* 网页节选
________

题目描述
题意:输入t,再输入t组样例,每组样例输入三个数,n,v,k,接下来一行输入n个数代表物体质量,再下一行输入n个数代表物体体积,输出v体积下的第k个最优解。
算法1
(01背包) $O(n*m*k)$
C++ 代码
#include<iostream>
#include<cstdio>
#include<cstdlib>
#include<ctime>
#include<cmath>
#include<string>
#include<cstring>
#include<bitset>
#include<vector>
#include<queue>
#include<stack>
#include<set>
#include<map>
#include<iomanip>
#include<algorithm>
#define dbgfull(x) cerr << #x << " = " << x << " (line " << __LINE__ << ")"<<endl;
#define IOS ios::sync_with_stdio(0); cin.tie(0); cout.tie(0);
#define dbg(x) cerr << #x " = " << (x) << endl
#define endl "\n"
#define PI acos(-1)

________

* 练习任务
根据网页节选回答下列问题:
(a) 每组样例中,先输入的是哪三个数?
(b) 算法1标注的是哪一种背包?
(c) 代码中的宏 PI 被定义为什么?

________

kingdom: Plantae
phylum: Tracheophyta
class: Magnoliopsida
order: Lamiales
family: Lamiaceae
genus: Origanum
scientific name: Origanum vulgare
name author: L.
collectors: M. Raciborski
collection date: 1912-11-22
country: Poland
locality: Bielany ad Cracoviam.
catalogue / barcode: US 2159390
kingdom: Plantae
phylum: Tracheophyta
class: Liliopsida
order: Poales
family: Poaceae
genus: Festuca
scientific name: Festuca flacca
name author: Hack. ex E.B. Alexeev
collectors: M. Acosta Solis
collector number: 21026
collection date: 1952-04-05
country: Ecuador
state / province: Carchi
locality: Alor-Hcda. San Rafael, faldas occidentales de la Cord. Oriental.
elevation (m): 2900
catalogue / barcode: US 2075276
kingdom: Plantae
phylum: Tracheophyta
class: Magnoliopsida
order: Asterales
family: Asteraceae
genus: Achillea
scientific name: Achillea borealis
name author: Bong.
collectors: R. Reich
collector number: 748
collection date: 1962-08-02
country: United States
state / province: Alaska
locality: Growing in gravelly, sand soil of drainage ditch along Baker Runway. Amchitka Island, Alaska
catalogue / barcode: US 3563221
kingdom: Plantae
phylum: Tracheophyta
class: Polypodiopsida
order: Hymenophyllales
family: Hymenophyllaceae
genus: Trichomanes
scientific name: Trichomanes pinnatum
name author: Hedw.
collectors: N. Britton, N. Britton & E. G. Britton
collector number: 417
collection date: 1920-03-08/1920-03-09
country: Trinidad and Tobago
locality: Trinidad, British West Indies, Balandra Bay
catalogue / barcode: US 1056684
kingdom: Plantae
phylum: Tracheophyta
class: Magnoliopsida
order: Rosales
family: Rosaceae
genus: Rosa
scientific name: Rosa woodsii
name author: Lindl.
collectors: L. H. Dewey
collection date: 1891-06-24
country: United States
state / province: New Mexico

________

* 参考答案
(a) n、v、k。
(b) 01背包。
(c) acos(-1)。